Tips from a Working Caregiver

CURE, Winter 2008, Volume 7, Issue 5

Steps for a management plan for the working caregiver.

Part of her role as director of education at Southern Wine & Spirits of Illinois is to develop time management curricula, so when Mary Barranco was confronted with caring for her husband through his treatment while working full time, she created a management plan. Here are some of her key ingredients.

Be honest. Let your supervisor know what is happening and what your plan is. I let my boss know that I could do my job with some flexibility for chemo appointments, doctor visits, and surgeries. I also reassured him that if the situation changed, I would be honest. He promised the same.

Remember, your employer is watching. They want to be reassured that you can manage. I made a point to put on makeup and dress professionally when I went to the office. Sometimes that meant keeping an overnight bag in my car. I knew if I looked frazzled, it would draw more attention. Sometimes the effort even made me feel better.

I told co-workers that I didn’t want to discuss my husband’s illness, but would give updates as I could. I knew I would be very emotional, so I opted not to discuss it in the presence of my employer until I could gain control of my emotions.

When you go to work—go to work. The familiar routine and stresses can be very therapeutic and can clear your head of the worries at home.

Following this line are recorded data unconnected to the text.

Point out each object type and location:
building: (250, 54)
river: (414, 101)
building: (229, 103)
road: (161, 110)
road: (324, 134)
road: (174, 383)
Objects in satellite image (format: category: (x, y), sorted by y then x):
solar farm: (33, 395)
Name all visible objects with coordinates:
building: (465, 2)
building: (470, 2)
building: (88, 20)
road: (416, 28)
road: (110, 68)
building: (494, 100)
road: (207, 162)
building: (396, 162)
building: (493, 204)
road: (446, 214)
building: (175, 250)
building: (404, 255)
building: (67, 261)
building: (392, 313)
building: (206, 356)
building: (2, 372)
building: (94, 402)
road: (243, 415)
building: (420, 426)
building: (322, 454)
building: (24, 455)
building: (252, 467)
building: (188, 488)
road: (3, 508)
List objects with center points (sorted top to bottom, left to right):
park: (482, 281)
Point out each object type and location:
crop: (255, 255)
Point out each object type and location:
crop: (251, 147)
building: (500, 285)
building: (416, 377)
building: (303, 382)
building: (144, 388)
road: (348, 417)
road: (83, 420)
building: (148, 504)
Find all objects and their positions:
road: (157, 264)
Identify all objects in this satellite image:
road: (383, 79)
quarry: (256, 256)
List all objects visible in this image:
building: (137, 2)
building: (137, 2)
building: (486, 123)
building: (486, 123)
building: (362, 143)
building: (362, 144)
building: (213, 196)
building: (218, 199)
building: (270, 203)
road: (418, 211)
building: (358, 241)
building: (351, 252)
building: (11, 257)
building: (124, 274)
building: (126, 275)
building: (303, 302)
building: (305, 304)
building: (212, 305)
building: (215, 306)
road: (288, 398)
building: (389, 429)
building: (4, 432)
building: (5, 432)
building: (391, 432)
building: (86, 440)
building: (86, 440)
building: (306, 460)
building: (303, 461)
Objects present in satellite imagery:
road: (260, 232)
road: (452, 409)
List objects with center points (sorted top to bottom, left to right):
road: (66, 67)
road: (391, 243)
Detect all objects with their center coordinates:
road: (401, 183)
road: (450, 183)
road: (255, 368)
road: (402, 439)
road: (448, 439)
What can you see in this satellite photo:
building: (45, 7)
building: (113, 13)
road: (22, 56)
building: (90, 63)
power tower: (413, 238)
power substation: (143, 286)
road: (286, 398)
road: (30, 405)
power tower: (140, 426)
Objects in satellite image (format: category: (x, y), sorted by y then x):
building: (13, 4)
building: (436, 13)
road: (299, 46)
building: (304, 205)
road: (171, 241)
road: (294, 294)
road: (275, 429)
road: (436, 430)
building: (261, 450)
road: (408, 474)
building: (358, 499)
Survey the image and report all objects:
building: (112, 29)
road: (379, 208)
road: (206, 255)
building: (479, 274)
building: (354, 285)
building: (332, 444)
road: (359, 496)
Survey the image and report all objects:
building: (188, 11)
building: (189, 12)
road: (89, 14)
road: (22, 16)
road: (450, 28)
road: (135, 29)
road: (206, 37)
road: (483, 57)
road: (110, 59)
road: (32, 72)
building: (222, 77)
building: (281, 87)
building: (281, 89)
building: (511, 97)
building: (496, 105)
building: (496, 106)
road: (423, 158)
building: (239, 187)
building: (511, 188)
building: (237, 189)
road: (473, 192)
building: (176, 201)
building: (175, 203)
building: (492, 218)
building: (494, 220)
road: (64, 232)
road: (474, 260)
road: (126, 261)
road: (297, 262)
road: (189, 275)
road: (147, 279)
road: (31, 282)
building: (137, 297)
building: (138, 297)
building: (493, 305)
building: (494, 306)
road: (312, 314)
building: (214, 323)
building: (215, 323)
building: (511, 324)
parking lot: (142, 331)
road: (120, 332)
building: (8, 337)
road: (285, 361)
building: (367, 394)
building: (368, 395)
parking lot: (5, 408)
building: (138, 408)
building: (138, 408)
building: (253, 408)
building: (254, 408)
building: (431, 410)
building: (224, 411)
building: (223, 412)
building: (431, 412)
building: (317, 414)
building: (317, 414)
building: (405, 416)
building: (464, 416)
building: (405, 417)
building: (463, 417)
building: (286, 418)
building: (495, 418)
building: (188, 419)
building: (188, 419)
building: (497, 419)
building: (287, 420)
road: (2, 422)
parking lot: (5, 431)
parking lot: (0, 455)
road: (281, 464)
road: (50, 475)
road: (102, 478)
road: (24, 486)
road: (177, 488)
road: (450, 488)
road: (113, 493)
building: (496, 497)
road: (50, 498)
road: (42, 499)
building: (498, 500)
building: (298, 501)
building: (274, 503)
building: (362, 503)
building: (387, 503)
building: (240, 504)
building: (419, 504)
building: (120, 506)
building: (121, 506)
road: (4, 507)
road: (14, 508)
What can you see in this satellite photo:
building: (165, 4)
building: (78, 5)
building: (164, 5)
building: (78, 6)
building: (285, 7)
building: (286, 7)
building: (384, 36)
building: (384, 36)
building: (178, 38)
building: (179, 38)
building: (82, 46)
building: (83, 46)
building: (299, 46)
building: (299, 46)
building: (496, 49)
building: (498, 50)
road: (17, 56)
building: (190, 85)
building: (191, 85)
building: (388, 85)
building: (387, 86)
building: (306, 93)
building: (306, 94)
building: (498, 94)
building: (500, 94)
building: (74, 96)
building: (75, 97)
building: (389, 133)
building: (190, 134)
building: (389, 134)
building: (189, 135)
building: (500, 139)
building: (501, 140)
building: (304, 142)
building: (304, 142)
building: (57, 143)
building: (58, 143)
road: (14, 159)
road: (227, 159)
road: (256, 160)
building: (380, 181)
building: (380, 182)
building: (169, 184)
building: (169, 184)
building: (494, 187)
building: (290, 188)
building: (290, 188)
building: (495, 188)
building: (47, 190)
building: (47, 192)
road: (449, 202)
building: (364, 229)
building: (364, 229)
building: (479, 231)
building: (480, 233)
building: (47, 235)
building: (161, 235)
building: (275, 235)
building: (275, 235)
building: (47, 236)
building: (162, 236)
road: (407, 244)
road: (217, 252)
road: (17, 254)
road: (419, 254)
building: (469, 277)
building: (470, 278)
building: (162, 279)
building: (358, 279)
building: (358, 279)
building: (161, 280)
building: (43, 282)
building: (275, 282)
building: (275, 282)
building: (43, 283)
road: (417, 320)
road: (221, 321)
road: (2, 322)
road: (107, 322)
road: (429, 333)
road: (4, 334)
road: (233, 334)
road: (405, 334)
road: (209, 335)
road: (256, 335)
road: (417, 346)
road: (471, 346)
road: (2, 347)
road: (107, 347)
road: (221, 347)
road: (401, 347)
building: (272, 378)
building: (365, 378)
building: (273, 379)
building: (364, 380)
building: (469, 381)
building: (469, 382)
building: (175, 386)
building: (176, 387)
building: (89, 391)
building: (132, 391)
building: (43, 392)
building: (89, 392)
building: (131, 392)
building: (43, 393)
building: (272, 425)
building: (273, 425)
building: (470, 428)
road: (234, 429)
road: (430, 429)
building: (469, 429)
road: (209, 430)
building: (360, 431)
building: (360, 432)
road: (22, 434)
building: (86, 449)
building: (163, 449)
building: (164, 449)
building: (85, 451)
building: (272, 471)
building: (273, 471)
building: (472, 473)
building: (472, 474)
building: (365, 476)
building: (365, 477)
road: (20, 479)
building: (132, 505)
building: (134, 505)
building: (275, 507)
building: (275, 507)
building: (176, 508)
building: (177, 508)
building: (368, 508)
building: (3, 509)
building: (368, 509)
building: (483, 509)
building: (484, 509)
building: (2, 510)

Be realistic about what is possible. If you are allowing yourself to feel torn while at work, you are only building more emotional stress into your day.

Accept the help of others. My sister helped with my children, and the children stepped up to take on more responsibility. Joe’s parents sat with him on many of the days he was bedridden. Friends would visit and occasionally bring a meal. When anyone was with him, I could work or rest. I was resistant at first, but today, Joe talks about how much he appreciated others staying with him because they provided socialization and helped take his mind off his illness. He has even commented that those visits enhanced his relationships.

Accept the fact that you will sometimes mess up. I forgot my daughter’s parent-teacher conference one night on my way home from the hospital. I prayed that night for peace of mind. She completed the school year just fine.

Promise to give back. If you can accept help from others, make a mental note of what helped you the most and return it to a family in crisis when you are able.